The researchers aim to leverage the UCLA AtLAs project, led by the Institute of Precision Health at UCLA, in which 150,000 UCLA patients are expected to be genotyped in the next few years, to develop machine learning models for the prediction of acute kidney injury, one of the most common surgery complications, using data from the electronic medical records in conjunction with genomic information from the patient. As a means to achieve this objective, researchers will measure whole-genome methylation of at least 500 Latino patients and incorporate these into the model, resulting in improved models of surgery complications. A successful completion of the project will result in improved prediction of postoperative kidney injury, and it will shed light on the importance of genetics and methylation data on such predictions, in both the Latino population and the general population.

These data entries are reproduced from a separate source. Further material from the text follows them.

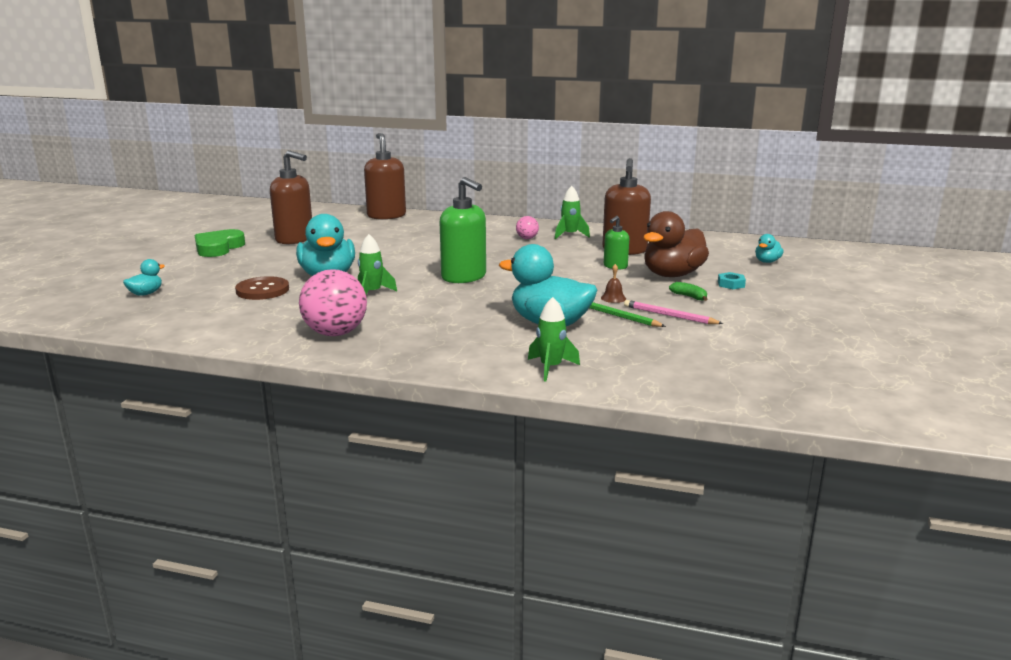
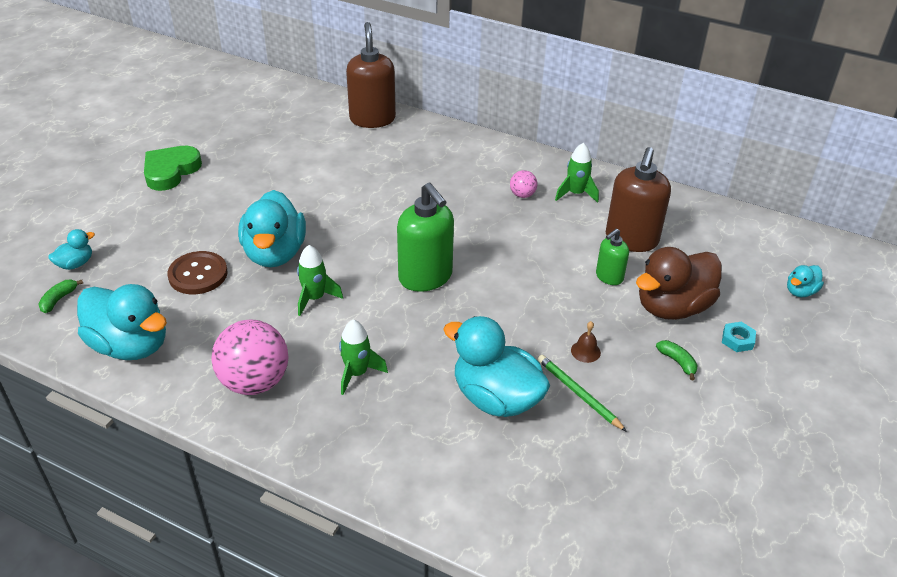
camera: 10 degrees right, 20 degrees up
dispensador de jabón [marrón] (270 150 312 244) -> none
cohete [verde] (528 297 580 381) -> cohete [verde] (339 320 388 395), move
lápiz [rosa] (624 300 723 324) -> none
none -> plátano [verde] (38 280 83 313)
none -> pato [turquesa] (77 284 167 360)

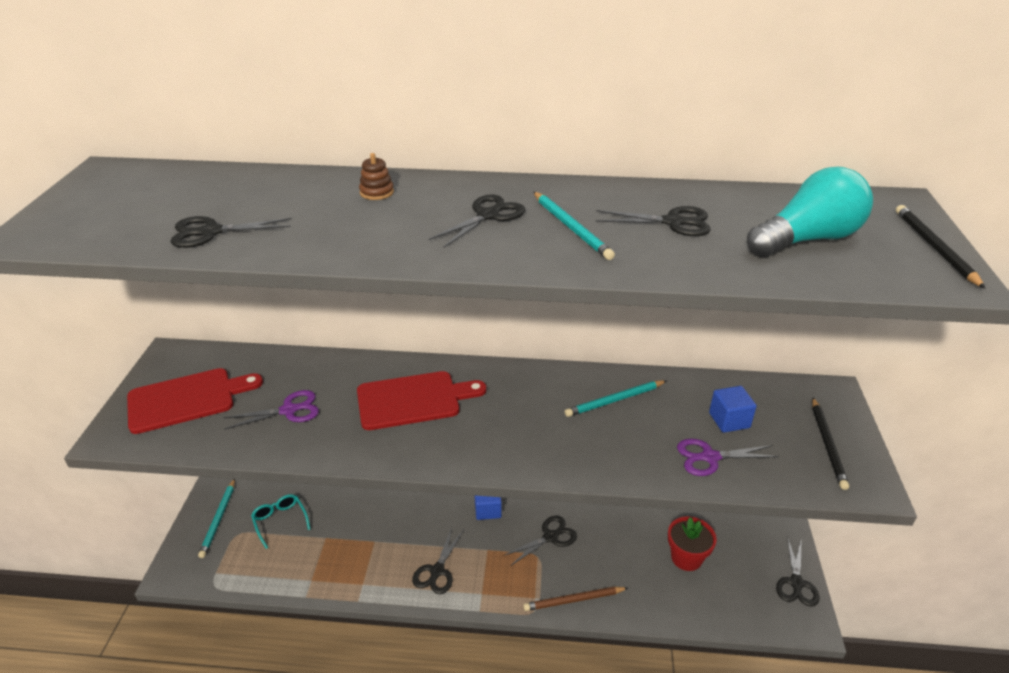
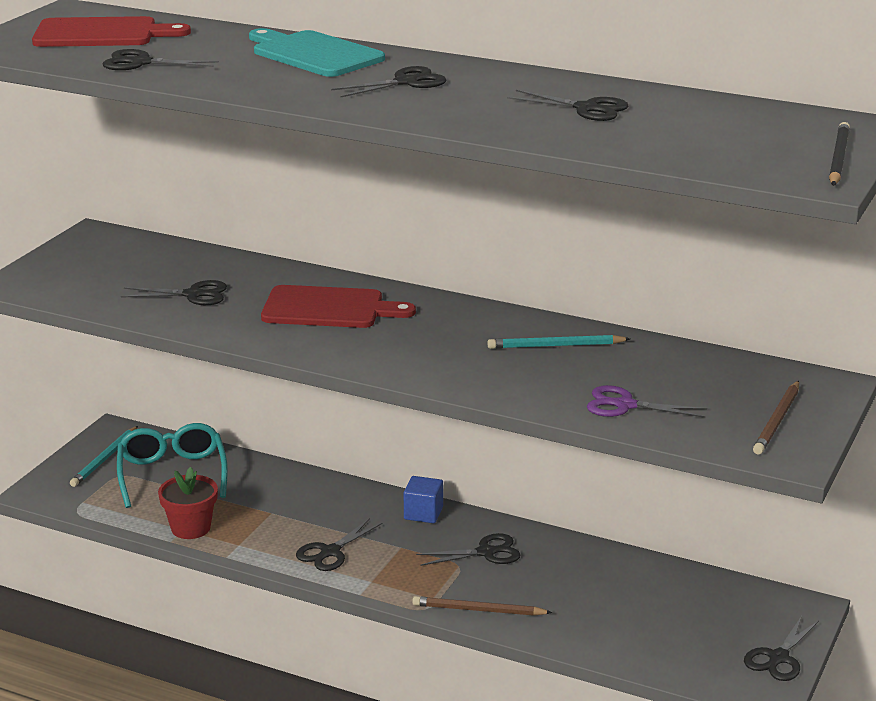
camera: 20 degrees right, 10 degrees down
tabla de cortar [rojo] (127 368 263 434) -> tabla de cortar [rojo] (32 16 191 47), move
tijeras [morado] (223 390 319 430) -> tijeras [negro] (121 280 227 305)
gafas [turquesa] (251 494 311 549) -> gafas [turquesa] (117 423 228 508), x1.71
juguete apilable [marrón] (359 153 394 200) -> tabla de cortar [turquesa] (249 28 385 77)
lápiz [turquesa] (534 192 615 260) -> none
maceta [rojo] (668 516 717 571) -> maceta [rojo] (158 467 218 539), move
cubo [azul] (709 386 757 433) -> none
bombilla [turquesa] (747 167 873 257) -> none
lápiz [negro] (812 398 849 490) -> lápiz [marrón] (753 381 799 454)

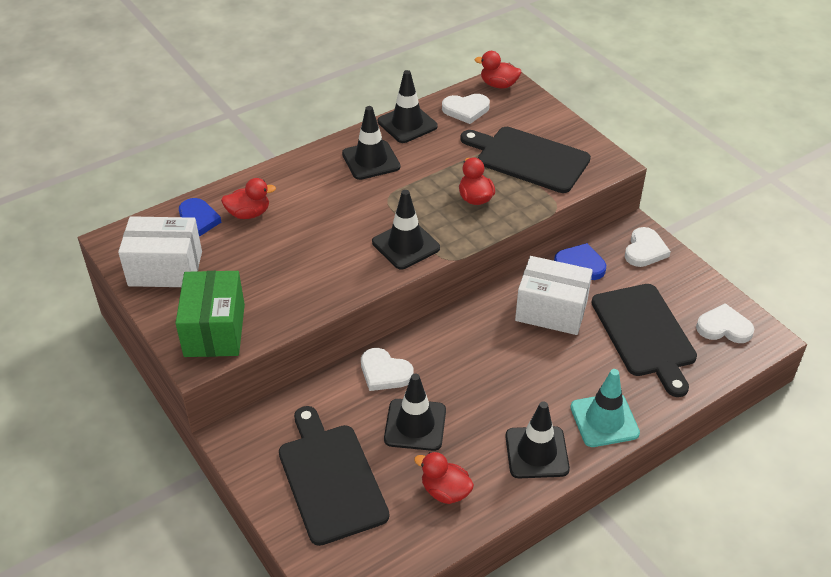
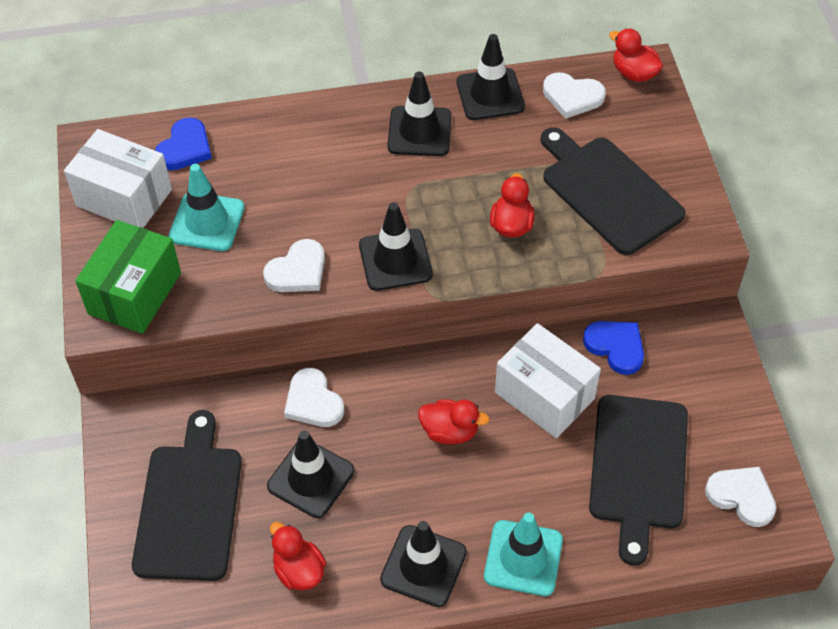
camera: 25 degrees right, 10 degrees up
pato [rojo] (221 178 276 219) -> pato [rojo] (418 399 490 444), move
corazón [blanco] (625 227 671 267) -> corazón [blanco] (263 239 325 292), move
none -> cono de tráfico [turquesa] (169 164 245 251)

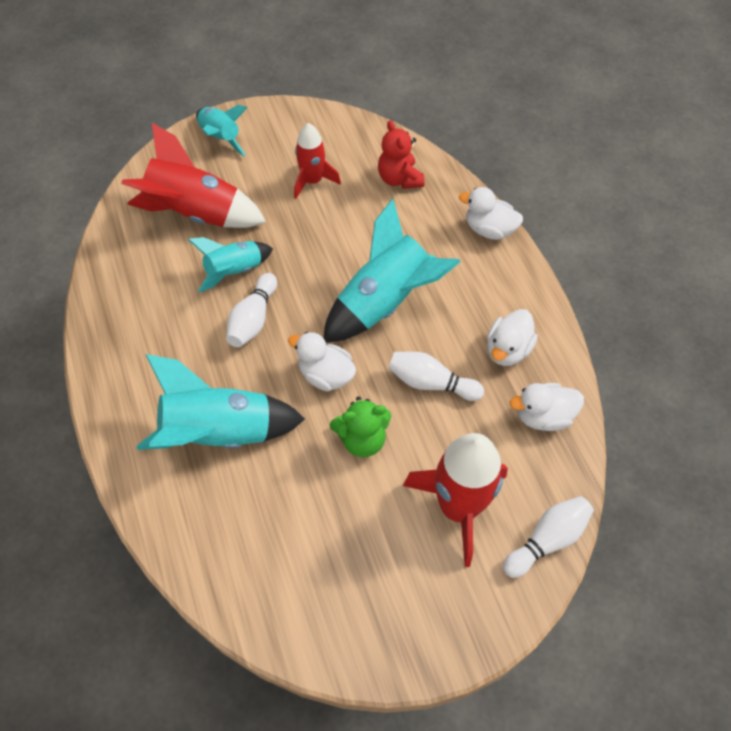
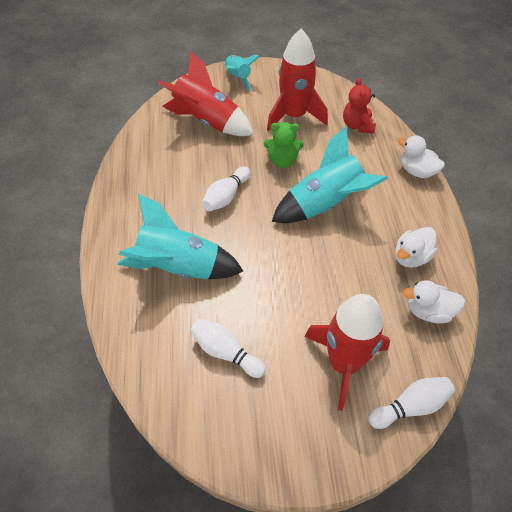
camera: 15 degrees right, 5 degrees down
cohete [turquesa] (188 237 273 293) -> none
pato [blanco] (288 332 356 392) -> none
cohete [rojo] (294 123 341 199) -> cohete [rojo] (267 29 328 131), x1.68
osito [verde] (330 397 391 457) -> osito [verde] (264 122 304 168), move
bolo [blanco] (388 352 484 401) -> bolo [blanco] (190 319 266 378), move

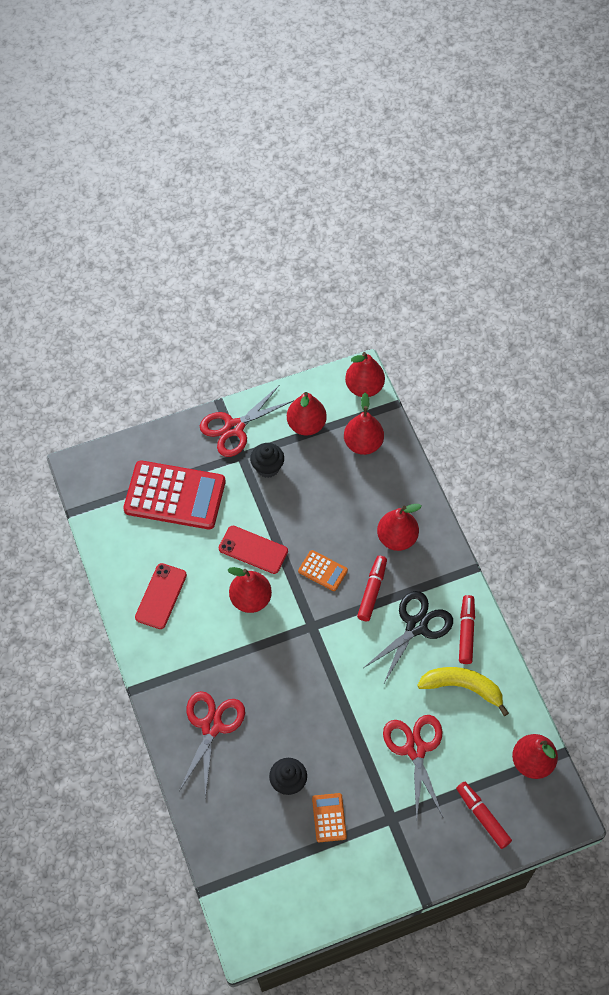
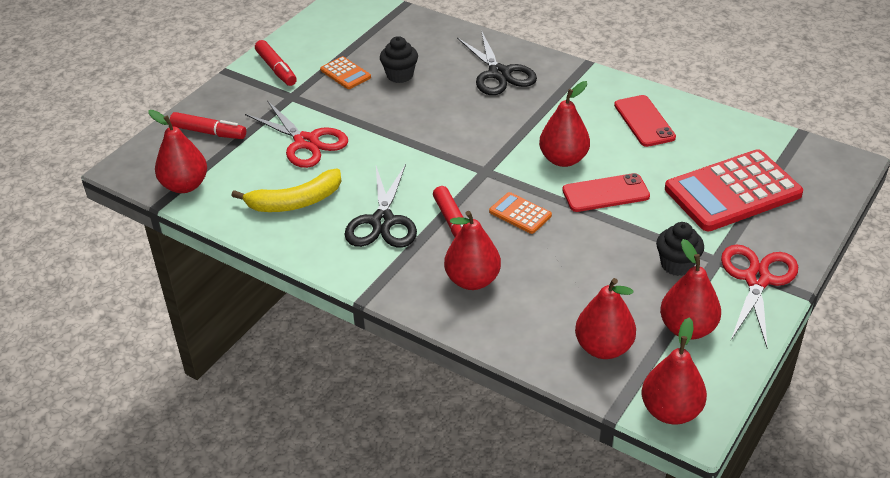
camera: 145 degrees right, 20 degrees down
tijeras [rojo] (179 691 245 798) -> tijeras [negro] (457 30 537 95)
calculadora [naranja] (298 550 348 591) -> calculadora [naranja] (489 192 552 234), 45 degrees clockwise
rotulador [rojo] (459 595 475 664) -> rotulador [rojo] (255 40 297 86), move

- Regenerative Medicine Theme: Diet and development: impact of diet-regulated nutrients on stem cell metabolism, cell fate, and the chromatin and transcriptional state. Kathrin Plath, Heather Christofk, Bill Lowry.
Many nutrients display large fluctuations in their circulating levels in the blood depending on diet, which in turn can influence the metabolic state of cells exposed to those nutrients. The goals of the proposal are to define the nutrients that fluctuate in fetal blood, identify which of these can alter developmental processes, and begin to understand how such nutrients mechanistically act to stem cell function and development. By studying the influence of diet-controlled nutrients on developmental processes, the data will be directly relevant not only to the understanding of basic human biology but also to human health, with the potential to provide new paradigms for disease prevention.